In the period from 1900 to 1908 most of the waters of the Euphrates shifted from the Hilla channel to the Hindiya, causing canals in the Hilla region to dry up and causing excessive flooding in the Hindiya region. The peasants were forced to move on a large scale, resulting in friction and conflicts. This was in part the motive for the Hindiya Barrage proposed by Sir William Willcocks to control the water system, completed in 1913.
After World War I the British took over control of Iraq from Turkey. In 1920 there was an Iraqi revolt against the British. By July 1920 rebels were engaged with the British at Hindiya, Kufa and Rustamiya. Troops were sent from Hilla to Hindiya, and this caused the Beni Hassan tribes to rise in the Hilla District and seize the town of Kifl.
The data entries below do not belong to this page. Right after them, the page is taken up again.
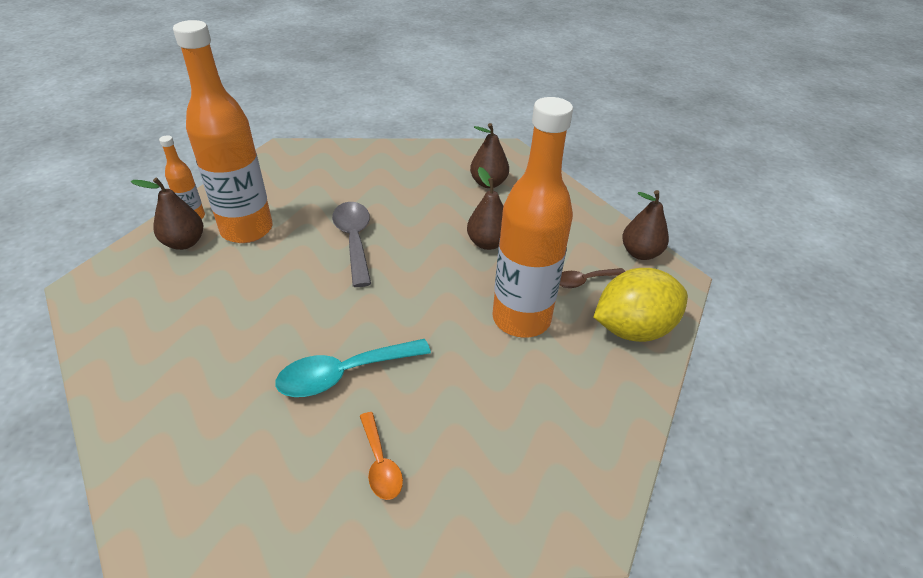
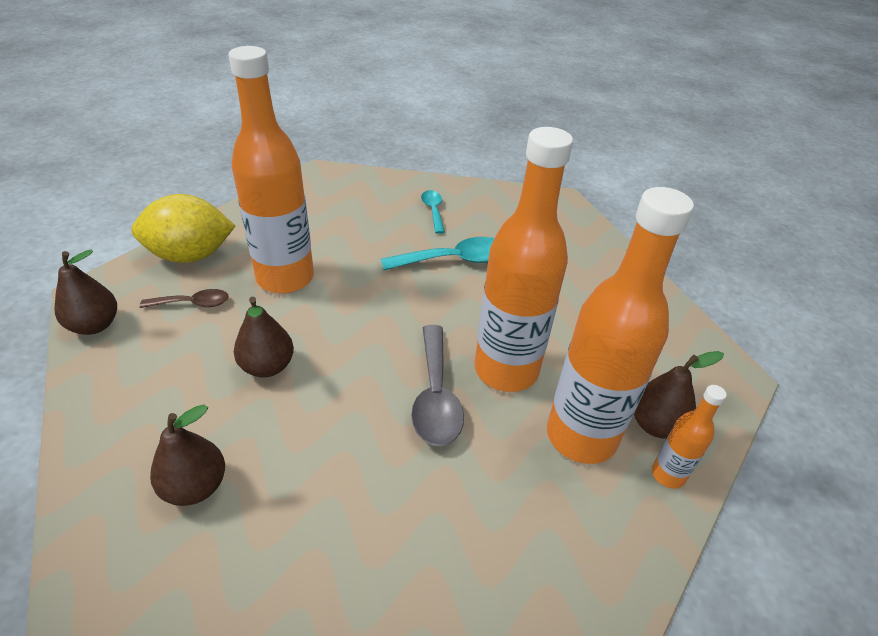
camera: 170 degrees left, 0 degrees up
orange spoon [360,412,403,500] -> turquoise spoon [421,190,445,234]
none -> orange bottle [475,127,573,392]

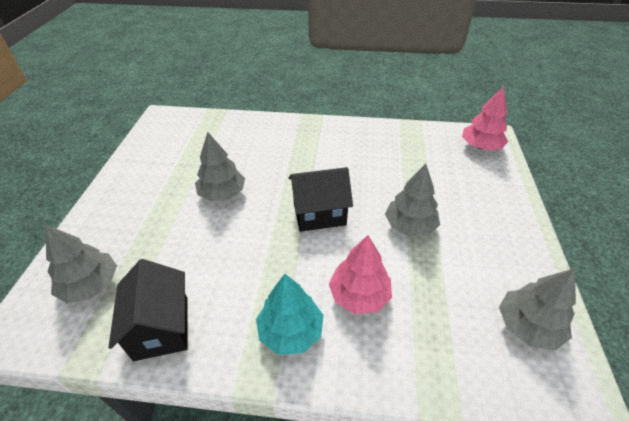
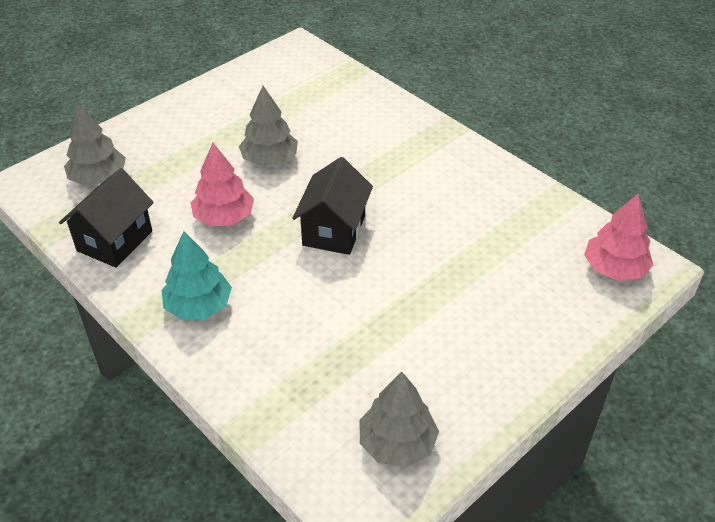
camera: 40 degrees right, 0 degrees up
black house [289,167,353,232] -> black house turned 75 degrees clockwise [293,157,373,255]
pink tree [329,235,392,314] -> pink tree moved to [191,143,254,226]
grey tree [385,164,440,236] -> none

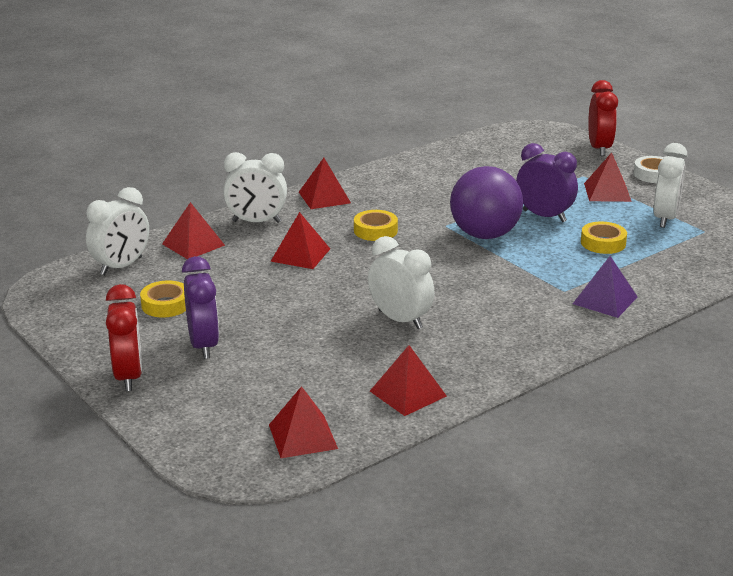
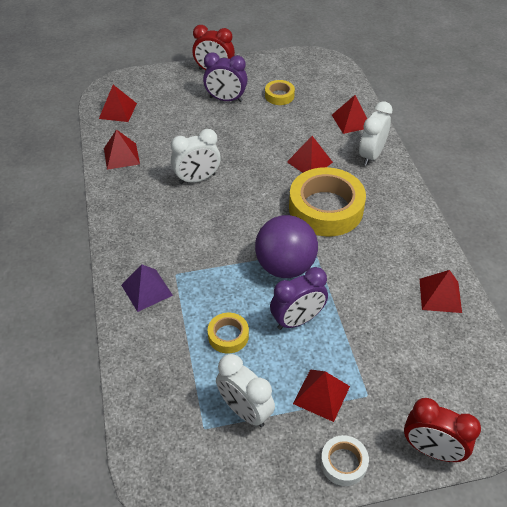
camera: 115 degrees right, 20 degrees up
white clock [86,187,149,275] -> none
red pyramid [299,158,351,209] -> red pyramid moved to [420,270,462,313]
yellow tape [354,210,398,241] -> yellow tape [289,167,366,237], size x2.14

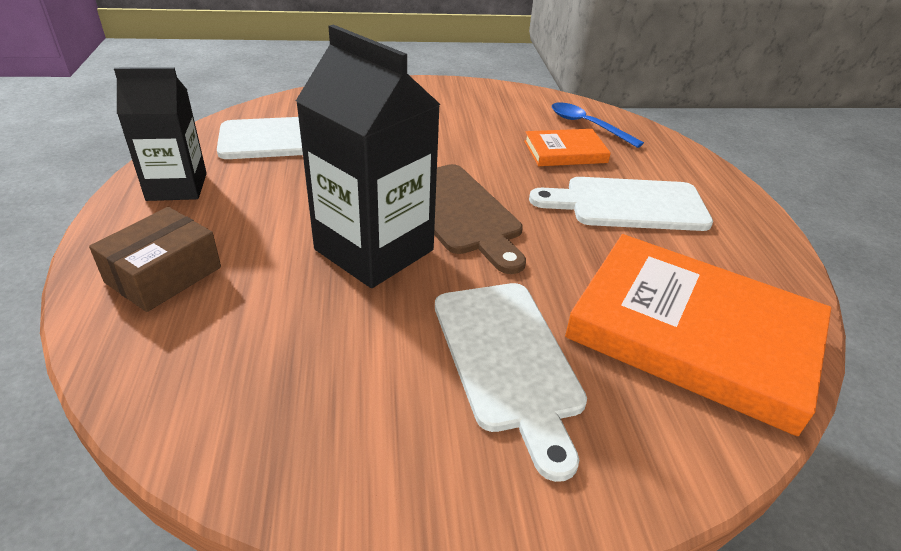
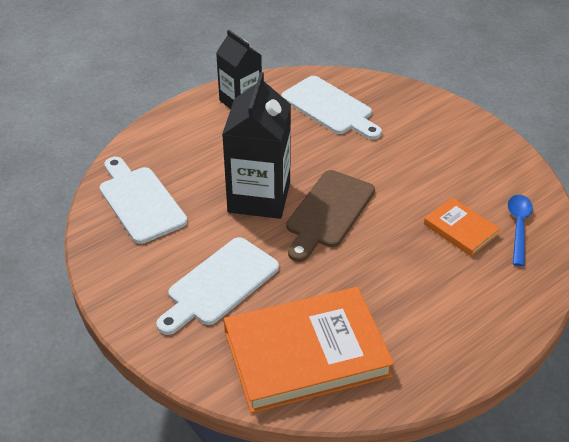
camera: 60 degrees right, 5 degrees up
brown box [89,207,221,312] -> none
white cutting board [529,177,713,231] -> white cutting board moved to [99,157,187,244]
orange book [565,234,831,436] -> orange book turned 75 degrees clockwise [224,287,394,413]

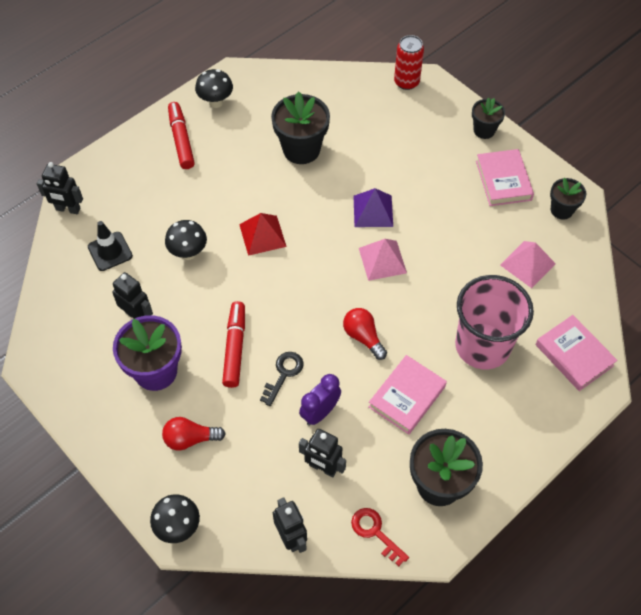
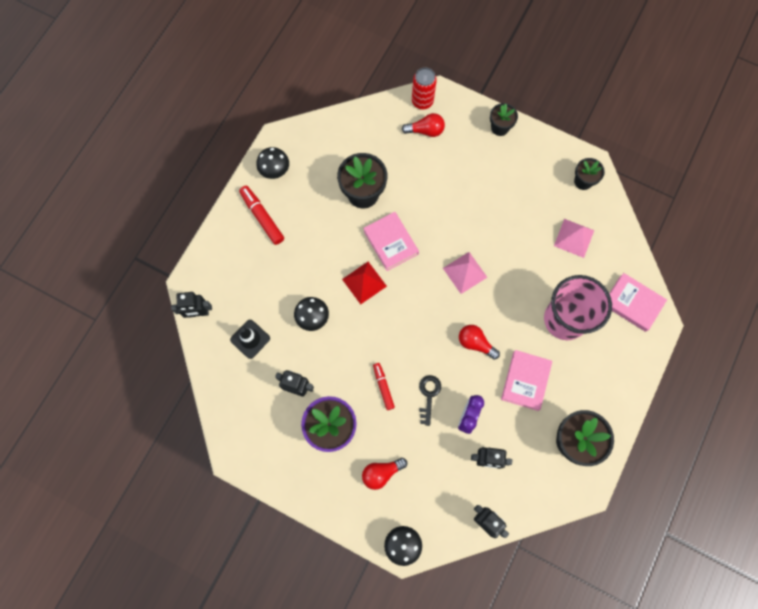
camera: 20 degrees left, 15 degrees up
red marker [222,301,245,388] -> red marker [373,363,395,410], size x0.66
red key [351,508,409,566] -> none
purple pyramid [353,188,393,227] -> none
pink book [476,149,534,206] -> pink book moved to [363,212,419,271]
none -> red light bulb [402,113,445,137]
The town of Hindiya was the scene of a minor clash on 1 April 2003 during the Iraq War, when the US 3rd Infantry Division pushed past Republican Guards of the Nebuchadnezzar Division.

==Demographics==

Karbala Governorate, Al-Hindiya in the east

As of 2007 Karbala governorate as whole was estimated to have 887,859 people in 2007, with equal numbers of men and women.
Al-Hindiya District had about 26% of the governorate's population, or about 230,000 people.
As of 2014 the population was mainly Shia, including many refugees from the violence in Baghdad and Diyala.
About 8.3% of the population were post-2006 internally displaced people.
20% of Al-Hindiya District families were headed by women. Education levels, particularly among women, were low. 23% of residents over the age of 10 were illiterate. 8.1% suffered from chronic disease, and 3.1% of infants aged 0–5 years had suffered diarrhea in the last two weeks.

==Infrastructure==
The Hindiya Barrage, crossing the Euphrates in the north of the district, was built by British engineers for the Turkish authorities just before World War I (1914–18).
It reduced flooding and transferred water to canals to support irrigation throughout the year.
The barrage diverted a large amount of water to the east of the river through the Hilla canal, and also diverted water into the Jarjiya canal to the east of the river and the Bani Hasan and Husainiya canals to the west. As of 1937 about 31.5% of the Euphrates water was diverted into these canals by the barrage, while the remainder continued down the Hindiya channel of the river.
The Hilla Canal (Shatt-al-Hilla) flows south through the towns of Hindiya and Kifil, then bifurcates into smaller canals whose water is used for irrigation.

China State Construction Engineering undertook a project between October 1984 and April 1989 to replace the barrage and build a navigation lock, fish passage, bridges and a power station.
It was one of China's largest foreign construction projects to date, at a cost of US$240 million.
In September 2010 it was announced that about US$17.8 million had been set aside for development projects in the district in 2011. These included construction of roads, schools and a municipal building, power and telephone networks, sewage pumping stations and water network in several villages.
83.1% of households had a toilet by 2014, but 54% of households in the district had irregular access to drinking water.